Les premières déclarations de responsables saoudiens ont, en effet, très rapidement mis en cause « l’indiscipline » des pèlerins. L’explication, indécente au sens plein du terme, est venue du ministre de la Santé Khaled al-Faleh qui a affirmé que si « les pèlerins avaient suivi les instructions, on aurait pu éviter ce genre d’accident ».

Quelques heures plus tard, les responsables saoudiens ont commencé à mettre à bémol en invitant à ne pas s’empresser de conclure. Le porte-parole du ministère de l’Intérieur, le général Mansour Turki, a ainsi recommandé de « ne pas devancer les conclusions de l’enquête » qui a été décidée par le prince héritier d’Arabie saoudite, Mohammed ben Nayef.

 

Le déni confondu par l’image

 

Un recul qui s’explique aisément. A l’ère de l’Iphone, le déni est très vite confondu par l’image. Et des vidéos montrant le début de la catastrophe confirment bien ce que disent les Iraniens : la cause de la catastrophe a été le fait d’un chemin « inexplicablement fermé » sur le parcours des Jamarat.

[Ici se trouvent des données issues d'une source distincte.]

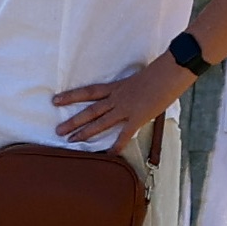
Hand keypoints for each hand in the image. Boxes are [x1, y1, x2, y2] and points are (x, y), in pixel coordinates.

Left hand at [51, 58, 189, 144]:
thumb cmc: (160, 71)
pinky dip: (117, 146)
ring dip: (84, 132)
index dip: (71, 96)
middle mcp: (117, 98)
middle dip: (73, 121)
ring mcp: (126, 108)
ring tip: (70, 141)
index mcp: (117, 86)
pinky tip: (109, 154)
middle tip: (58, 131)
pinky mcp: (138, 117)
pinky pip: (125, 134)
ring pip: (100, 122)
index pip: (89, 91)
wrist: (170, 71)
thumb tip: (134, 94)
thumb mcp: (140, 78)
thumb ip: (133, 88)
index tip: (56, 100)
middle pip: (90, 111)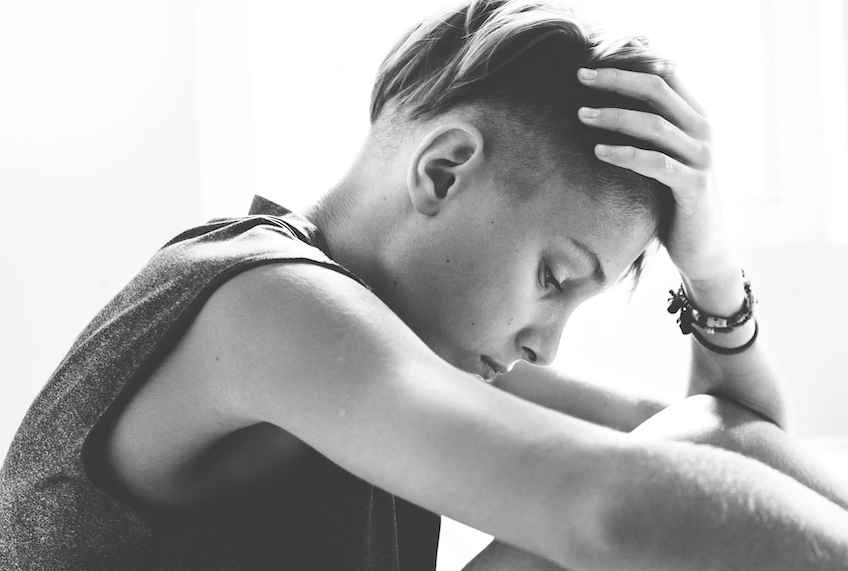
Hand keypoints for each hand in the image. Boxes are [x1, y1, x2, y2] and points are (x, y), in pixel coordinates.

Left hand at [575, 67, 740, 297]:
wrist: (704, 249)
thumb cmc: (674, 201)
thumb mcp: (663, 159)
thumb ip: (648, 133)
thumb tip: (605, 109)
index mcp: (695, 118)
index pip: (664, 76)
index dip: (629, 64)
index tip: (592, 63)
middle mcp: (703, 132)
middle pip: (657, 90)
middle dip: (616, 80)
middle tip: (578, 76)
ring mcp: (701, 158)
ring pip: (655, 124)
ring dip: (614, 116)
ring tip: (581, 114)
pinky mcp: (694, 187)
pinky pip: (657, 163)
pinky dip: (626, 154)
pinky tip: (599, 151)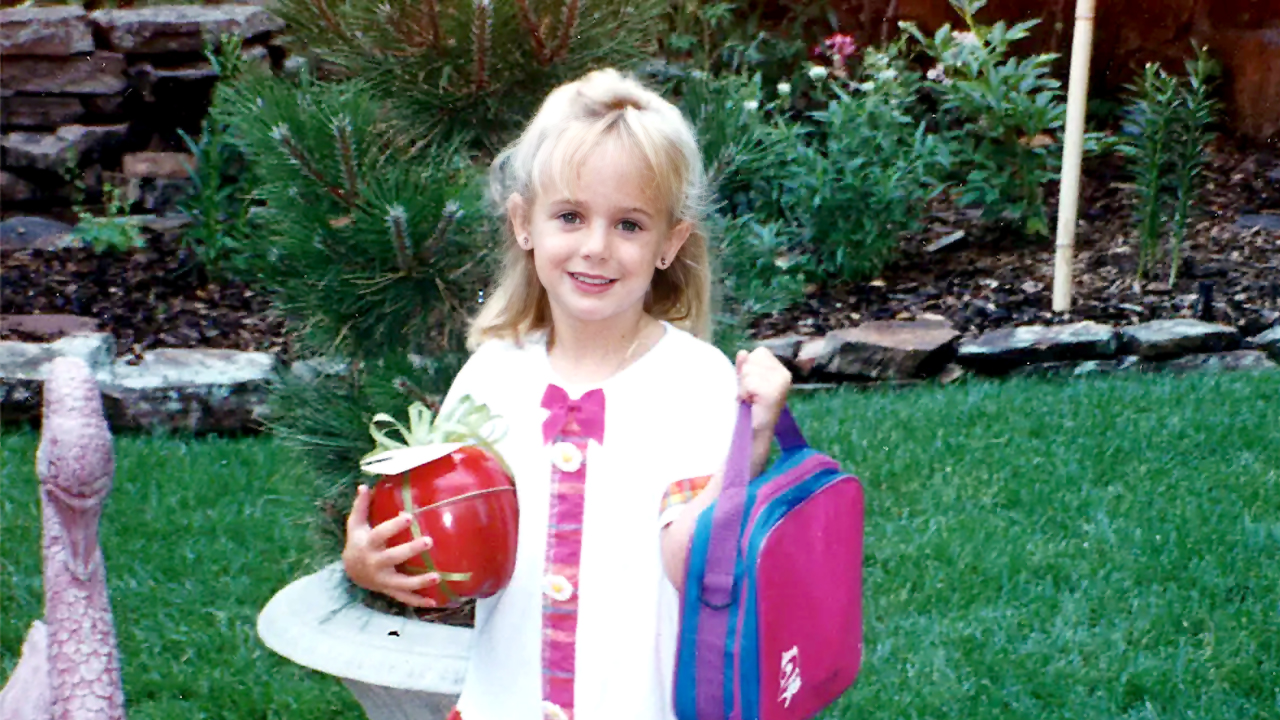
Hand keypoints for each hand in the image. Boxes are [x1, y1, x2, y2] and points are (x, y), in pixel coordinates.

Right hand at [342, 484, 440, 606]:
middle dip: (410, 550)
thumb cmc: (357, 542)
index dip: (393, 526)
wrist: (350, 571)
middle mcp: (375, 563)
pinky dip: (418, 601)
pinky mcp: (389, 590)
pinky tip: (435, 601)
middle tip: (428, 541)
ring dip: (419, 582)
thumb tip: (364, 485)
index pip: (380, 534)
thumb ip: (361, 506)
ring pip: (401, 583)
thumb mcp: (355, 525)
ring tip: (437, 576)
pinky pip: (404, 598)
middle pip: (393, 558)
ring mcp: (382, 580)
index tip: (408, 516)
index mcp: (368, 545)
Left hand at [736, 347, 791, 476]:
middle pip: (753, 359)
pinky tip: (750, 402)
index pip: (759, 353)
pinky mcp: (774, 392)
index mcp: (780, 370)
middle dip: (745, 376)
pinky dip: (744, 392)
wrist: (753, 432)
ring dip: (743, 385)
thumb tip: (742, 352)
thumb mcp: (746, 382)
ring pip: (749, 370)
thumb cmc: (750, 407)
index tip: (750, 386)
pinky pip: (749, 382)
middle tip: (749, 394)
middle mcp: (784, 374)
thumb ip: (745, 366)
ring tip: (749, 399)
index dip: (748, 367)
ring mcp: (781, 383)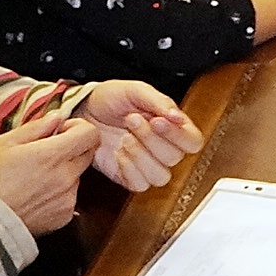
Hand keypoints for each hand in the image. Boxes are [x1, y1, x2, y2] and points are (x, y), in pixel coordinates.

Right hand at [0, 113, 102, 233]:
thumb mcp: (1, 144)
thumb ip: (34, 128)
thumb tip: (56, 118)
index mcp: (52, 155)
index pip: (90, 134)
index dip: (79, 128)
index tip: (61, 130)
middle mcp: (66, 177)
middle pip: (87, 154)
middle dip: (71, 148)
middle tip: (44, 153)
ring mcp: (67, 199)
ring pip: (77, 176)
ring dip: (63, 172)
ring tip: (33, 178)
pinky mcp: (64, 217)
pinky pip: (69, 197)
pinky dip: (58, 193)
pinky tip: (34, 196)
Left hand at [76, 81, 204, 192]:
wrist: (82, 112)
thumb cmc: (109, 99)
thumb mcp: (134, 90)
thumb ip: (159, 101)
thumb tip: (178, 118)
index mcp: (172, 127)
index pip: (193, 142)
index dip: (178, 135)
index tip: (157, 121)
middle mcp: (164, 149)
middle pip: (175, 158)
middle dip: (150, 139)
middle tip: (131, 120)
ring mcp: (148, 165)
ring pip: (161, 176)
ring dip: (140, 156)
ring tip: (124, 138)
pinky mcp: (130, 178)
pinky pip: (140, 184)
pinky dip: (128, 169)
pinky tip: (119, 154)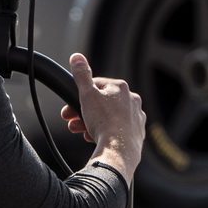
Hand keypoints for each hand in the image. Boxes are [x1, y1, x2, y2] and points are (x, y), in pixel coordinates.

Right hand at [60, 52, 144, 174]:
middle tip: (72, 121)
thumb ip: (81, 75)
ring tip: (82, 132)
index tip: (70, 107)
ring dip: (92, 123)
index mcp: (121, 87)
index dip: (80, 96)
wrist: (119, 150)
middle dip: (84, 112)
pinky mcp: (137, 133)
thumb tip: (77, 57)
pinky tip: (95, 138)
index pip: (95, 86)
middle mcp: (131, 100)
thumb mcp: (87, 94)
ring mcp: (136, 117)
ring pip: (108, 117)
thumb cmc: (103, 122)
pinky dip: (105, 133)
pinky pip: (117, 130)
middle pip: (102, 103)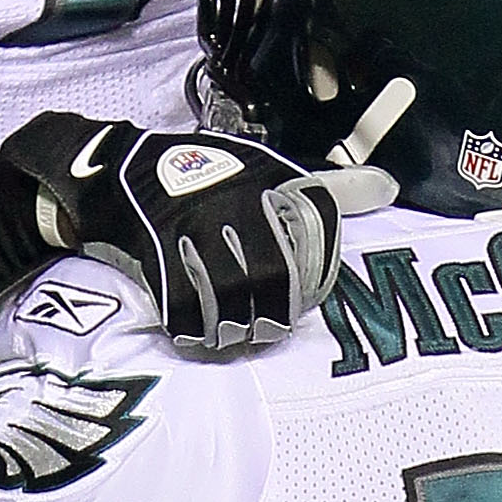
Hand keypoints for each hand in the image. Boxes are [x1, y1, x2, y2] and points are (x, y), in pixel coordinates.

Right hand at [0, 114, 394, 356]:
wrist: (114, 174)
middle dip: (277, 310)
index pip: (315, 226)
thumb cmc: (201, 172)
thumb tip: (388, 187)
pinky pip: (185, 307)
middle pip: (276, 275)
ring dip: (237, 325)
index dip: (316, 272)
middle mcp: (233, 203)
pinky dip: (194, 330)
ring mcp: (194, 229)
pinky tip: (198, 332)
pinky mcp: (157, 255)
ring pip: (233, 296)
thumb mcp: (262, 168)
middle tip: (268, 325)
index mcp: (263, 182)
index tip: (304, 298)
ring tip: (234, 332)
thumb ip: (323, 187)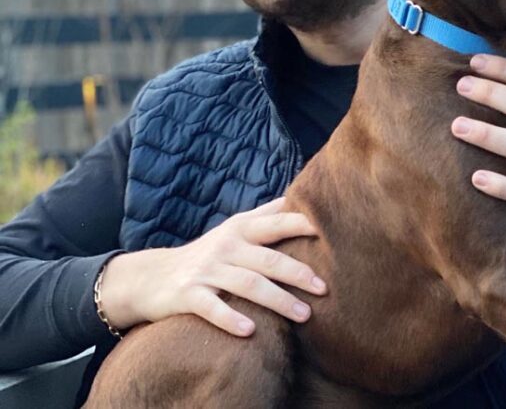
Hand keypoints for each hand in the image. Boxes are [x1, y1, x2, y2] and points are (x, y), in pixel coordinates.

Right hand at [100, 197, 326, 335]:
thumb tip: (299, 196)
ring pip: (247, 285)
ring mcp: (207, 271)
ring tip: (304, 315)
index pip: (278, 224)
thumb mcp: (235, 228)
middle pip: (268, 259)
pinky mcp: (188, 295)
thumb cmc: (209, 253)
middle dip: (298, 273)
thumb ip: (266, 214)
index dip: (303, 226)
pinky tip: (250, 331)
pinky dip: (230, 318)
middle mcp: (226, 247)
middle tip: (324, 289)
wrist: (152, 276)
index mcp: (242, 229)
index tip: (332, 235)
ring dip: (277, 300)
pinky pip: (212, 308)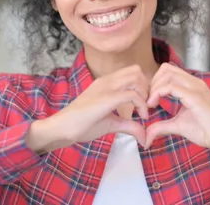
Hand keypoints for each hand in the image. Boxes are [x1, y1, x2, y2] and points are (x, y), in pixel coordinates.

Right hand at [26, 65, 148, 153]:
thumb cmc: (82, 125)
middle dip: (147, 88)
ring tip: (143, 112)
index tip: (144, 105)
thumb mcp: (111, 123)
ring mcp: (106, 87)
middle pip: (136, 71)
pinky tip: (140, 118)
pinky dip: (141, 105)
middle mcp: (107, 80)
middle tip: (146, 106)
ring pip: (136, 78)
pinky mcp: (106, 98)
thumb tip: (144, 137)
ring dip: (145, 94)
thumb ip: (129, 125)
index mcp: (107, 83)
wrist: (62, 128)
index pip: (132, 72)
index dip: (143, 87)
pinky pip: (131, 95)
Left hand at [144, 63, 209, 163]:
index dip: (155, 82)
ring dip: (154, 87)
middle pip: (166, 68)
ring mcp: (196, 88)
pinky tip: (153, 105)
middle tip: (148, 100)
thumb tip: (146, 136)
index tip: (149, 99)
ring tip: (150, 103)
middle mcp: (194, 82)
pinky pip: (171, 87)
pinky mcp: (195, 97)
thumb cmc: (206, 131)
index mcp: (192, 85)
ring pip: (168, 74)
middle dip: (153, 82)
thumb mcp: (178, 126)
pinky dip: (157, 93)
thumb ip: (162, 126)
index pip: (168, 71)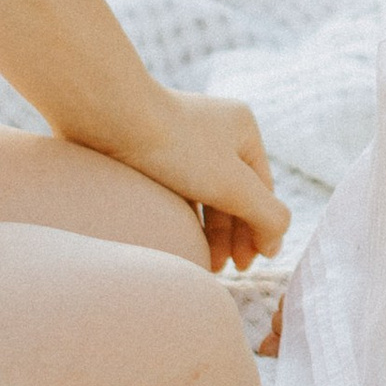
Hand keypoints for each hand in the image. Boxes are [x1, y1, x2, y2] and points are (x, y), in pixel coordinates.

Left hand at [125, 85, 286, 266]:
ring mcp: (180, 139)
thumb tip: (275, 243)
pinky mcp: (150, 151)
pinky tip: (179, 238)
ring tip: (204, 262)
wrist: (109, 117)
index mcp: (243, 129)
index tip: (251, 263)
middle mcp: (215, 130)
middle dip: (234, 234)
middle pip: (234, 192)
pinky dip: (183, 216)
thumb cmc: (176, 146)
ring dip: (209, 230)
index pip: (262, 188)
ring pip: (204, 192)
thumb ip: (267, 216)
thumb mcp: (234, 185)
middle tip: (229, 268)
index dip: (261, 227)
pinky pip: (177, 189)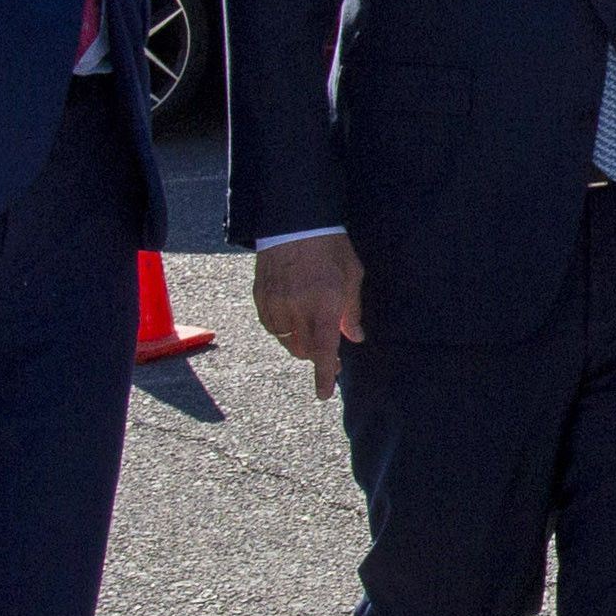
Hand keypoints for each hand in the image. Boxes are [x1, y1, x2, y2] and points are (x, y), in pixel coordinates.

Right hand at [253, 231, 365, 400]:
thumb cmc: (330, 247)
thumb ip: (351, 312)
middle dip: (316, 357)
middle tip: (329, 355)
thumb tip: (355, 338)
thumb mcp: (352, 276)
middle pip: (303, 350)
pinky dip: (283, 330)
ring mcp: (275, 303)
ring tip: (311, 331)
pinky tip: (293, 320)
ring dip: (299, 343)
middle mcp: (297, 307)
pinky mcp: (260, 297)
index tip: (323, 394)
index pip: (323, 350)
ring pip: (286, 341)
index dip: (323, 375)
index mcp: (324, 303)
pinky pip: (272, 327)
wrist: (294, 221)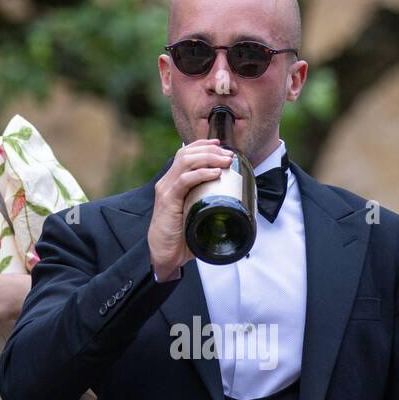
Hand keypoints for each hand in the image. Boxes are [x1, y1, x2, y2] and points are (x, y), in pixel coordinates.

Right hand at [148, 139, 233, 279]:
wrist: (165, 255)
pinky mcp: (168, 201)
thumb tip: (233, 200)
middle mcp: (167, 182)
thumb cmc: (181, 237)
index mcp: (172, 182)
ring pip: (185, 161)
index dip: (202, 145)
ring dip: (208, 158)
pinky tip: (215, 174)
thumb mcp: (195, 214)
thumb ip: (206, 203)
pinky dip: (201, 174)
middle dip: (210, 150)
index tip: (219, 144)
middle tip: (229, 155)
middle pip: (186, 153)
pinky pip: (184, 180)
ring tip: (225, 161)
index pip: (185, 153)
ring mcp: (166, 190)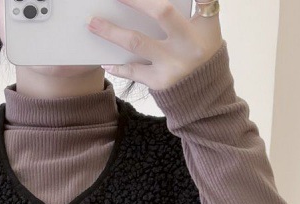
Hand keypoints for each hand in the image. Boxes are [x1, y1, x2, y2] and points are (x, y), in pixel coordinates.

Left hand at [87, 0, 222, 91]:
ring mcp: (173, 64)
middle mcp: (189, 44)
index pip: (202, 0)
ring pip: (137, 42)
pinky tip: (105, 61)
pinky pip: (133, 71)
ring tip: (92, 23)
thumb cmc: (201, 55)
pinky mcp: (160, 82)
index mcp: (204, 27)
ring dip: (111, 31)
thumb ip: (194, 10)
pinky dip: (118, 67)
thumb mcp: (206, 31)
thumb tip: (164, 3)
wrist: (204, 98)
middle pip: (161, 13)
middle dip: (136, 0)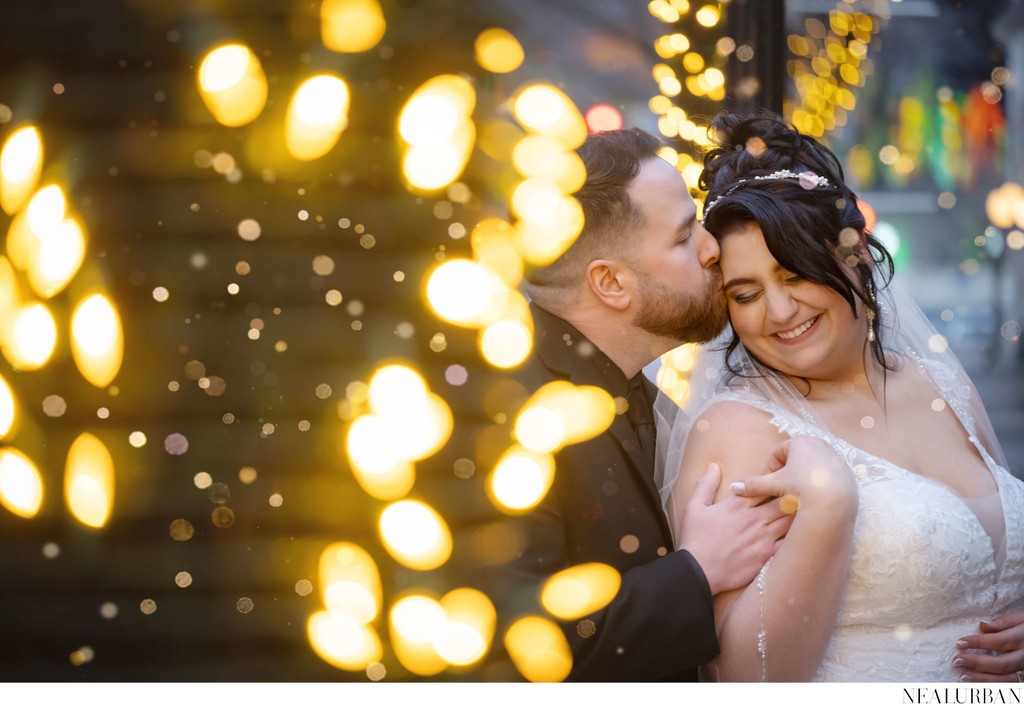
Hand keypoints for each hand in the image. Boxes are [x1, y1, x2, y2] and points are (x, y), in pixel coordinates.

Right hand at [677, 463, 792, 595]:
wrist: (698, 572)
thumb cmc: (695, 539)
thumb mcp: (694, 507)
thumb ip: (706, 484)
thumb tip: (714, 466)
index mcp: (739, 505)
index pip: (766, 486)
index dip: (775, 482)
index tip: (780, 481)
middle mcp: (755, 520)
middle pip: (785, 501)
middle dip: (793, 496)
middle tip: (799, 494)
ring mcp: (764, 539)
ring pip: (792, 521)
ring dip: (797, 515)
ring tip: (803, 512)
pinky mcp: (768, 557)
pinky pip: (790, 543)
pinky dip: (796, 536)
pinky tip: (800, 535)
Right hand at [730, 436, 856, 511]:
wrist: (835, 501)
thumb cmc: (802, 487)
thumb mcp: (775, 485)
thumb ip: (754, 485)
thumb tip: (733, 487)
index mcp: (800, 442)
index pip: (779, 453)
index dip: (772, 469)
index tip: (773, 484)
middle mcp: (819, 443)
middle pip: (796, 458)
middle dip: (788, 473)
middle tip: (786, 490)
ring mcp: (834, 455)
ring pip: (812, 465)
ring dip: (804, 477)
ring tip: (802, 495)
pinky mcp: (846, 468)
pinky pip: (828, 474)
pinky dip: (820, 482)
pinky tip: (818, 497)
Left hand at [954, 611, 1023, 681]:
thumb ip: (1005, 622)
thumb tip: (981, 625)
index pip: (1000, 641)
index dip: (979, 642)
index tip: (959, 642)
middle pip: (1002, 663)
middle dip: (978, 663)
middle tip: (957, 661)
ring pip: (1008, 679)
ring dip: (984, 680)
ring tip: (963, 677)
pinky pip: (1013, 686)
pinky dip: (995, 687)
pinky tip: (979, 686)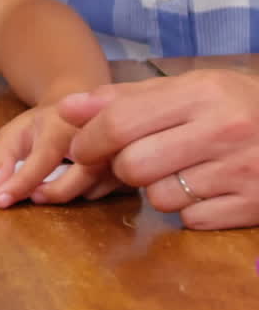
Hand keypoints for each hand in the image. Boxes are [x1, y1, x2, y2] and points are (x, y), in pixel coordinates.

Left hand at [0, 102, 121, 207]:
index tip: (1, 200)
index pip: (44, 157)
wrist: (83, 109)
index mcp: (63, 119)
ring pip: (94, 188)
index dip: (20, 182)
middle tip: (34, 194)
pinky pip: (107, 192)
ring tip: (54, 182)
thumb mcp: (15, 134)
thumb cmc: (46, 126)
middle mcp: (96, 132)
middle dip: (52, 192)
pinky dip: (88, 193)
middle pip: (79, 177)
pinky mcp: (127, 163)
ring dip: (69, 193)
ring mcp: (117, 148)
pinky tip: (78, 180)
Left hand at [59, 69, 258, 229]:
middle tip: (134, 159)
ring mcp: (240, 172)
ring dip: (158, 189)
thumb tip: (69, 109)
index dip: (90, 139)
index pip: (121, 121)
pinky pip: (191, 220)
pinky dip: (189, 209)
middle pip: (134, 165)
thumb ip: (128, 98)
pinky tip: (206, 187)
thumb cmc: (235, 105)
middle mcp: (222, 130)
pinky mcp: (251, 206)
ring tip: (181, 170)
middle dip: (123, 167)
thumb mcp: (189, 88)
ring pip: (160, 198)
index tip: (82, 148)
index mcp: (202, 93)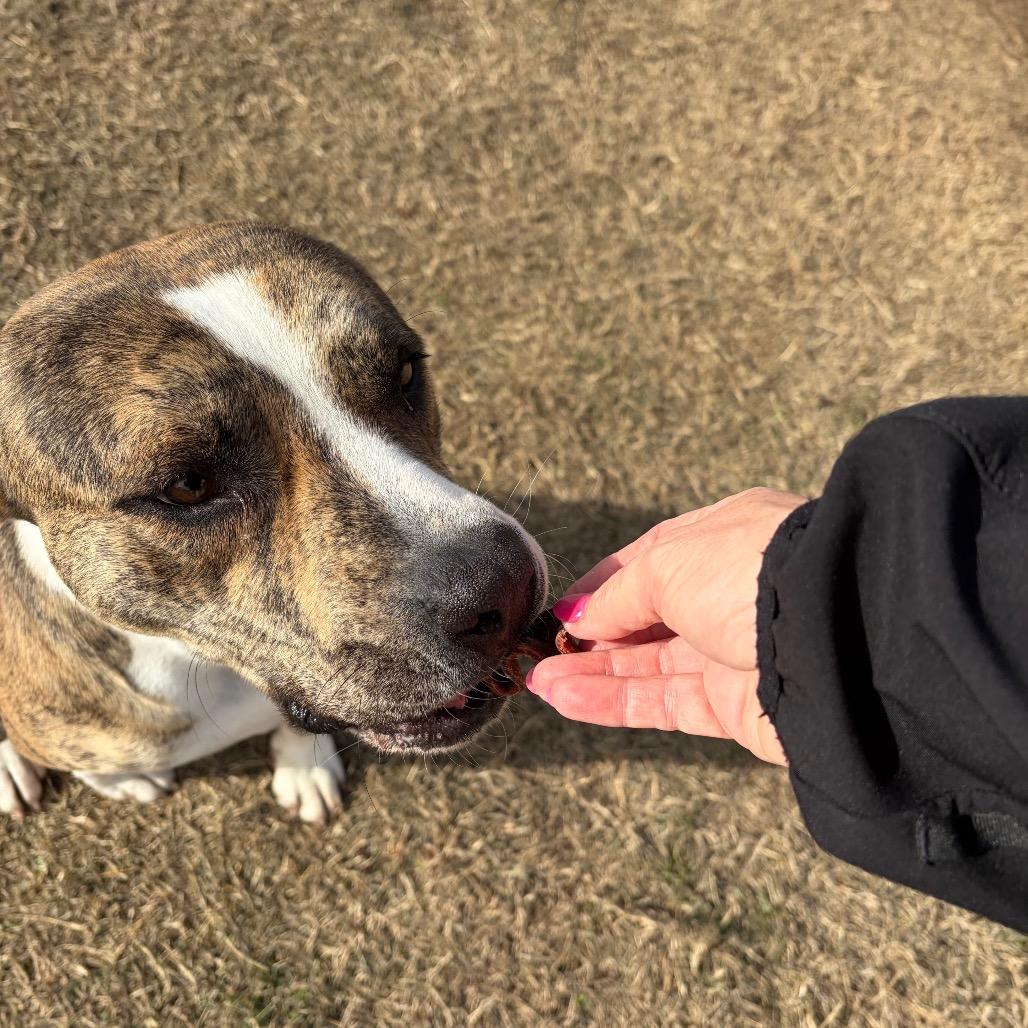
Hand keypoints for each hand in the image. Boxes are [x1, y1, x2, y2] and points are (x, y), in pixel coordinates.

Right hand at [527, 488, 803, 763]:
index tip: (561, 608)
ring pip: (648, 666)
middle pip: (646, 619)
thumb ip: (617, 594)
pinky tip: (565, 697)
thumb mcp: (668, 563)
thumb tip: (578, 614)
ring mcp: (735, 652)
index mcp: (725, 538)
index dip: (603, 586)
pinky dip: (613, 702)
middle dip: (591, 635)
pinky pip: (663, 703)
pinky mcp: (738, 707)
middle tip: (541, 651)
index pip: (650, 562)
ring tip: (537, 680)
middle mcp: (730, 593)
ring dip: (591, 672)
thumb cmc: (752, 572)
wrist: (838, 634)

On peut les voir ces pauvres pèlerins bloqués devant cette affreuse barrière et l’entassement par milliers de personnes alors que le flux ne s’arrête pas derrière. Une catastrophe due clairement à la mauvaise gestion et les responsables saoudiens auront du mal à se disculper en mettant en cause « l’ignorance » présumée des pèlerins.

Ces hajji étaient leurs hôtes. Ils étaient au pays du « serviteur des lieux saints ». Et on peut dire sans hésitation que les lieux saints n’ont pas été bien servis. Ses hôtes aussi. Le pèlerinage 2015 a été précédé par la catastrophe de la grue de la Grande Mosquée de la Mecque. Il se termine, affreusement, par un grand carnage.

La responsabilité des autorités saoudiennes est écrasante. La gestion du pèlerinage est une charge qu’ils se doivent d’accomplir au mieux. Le terme de « serviteur des deux lieux saints » ne peut être compris uniquement comme un apparat de type religieux qui permet d’entretenir une image.

En 1986, feu le roi Fahd s’est attribué le titre de « serviteur des lieux saints » ou des « deux saintes mosquée », une décision prise quelques années après la chute du chah et l’instauration de la république islamique en Iran en 1979.

« Se servir des lieux saints »

Ce « titre » a été reconduit par les successeurs du roi Fahd. Et pour cause, il consacre la souveraineté saoudienne sur les lieux saints contre les velléités de contestation de leur légitimité sur les lieux saints par les iraniens notamment.

Durant les premières années de la république islamique iranienne, le pèlerinage à la Mecque était marqué par des affrontements entre des affrontements réguliers entre les pèlerins iraniens et la police saoudienne.

Le titre de « serviteur des deux lieux saints » entrait clairement dans le cadre de cette compétition entre les deux régimes pour le leadership du monde musulman.

On pourrait dire que c’est de « bonne guerre ». A condition cependant de ne pas se contenter de « se servir des lieux saints » et d’assumer effectivement la charge et de permettre aux pèlerins d’effectuer le Hajj dans des conditions correctes de sécurité.

Cela n’est manifestement pas le cas. Le pèlerinage 2015 est une tâche sombre pour le roi saoudien. Les lieux saints qu’il était censé servir ont été ensanglantés par une mauvaise gestion manifeste de ce grand rassemblement religieux.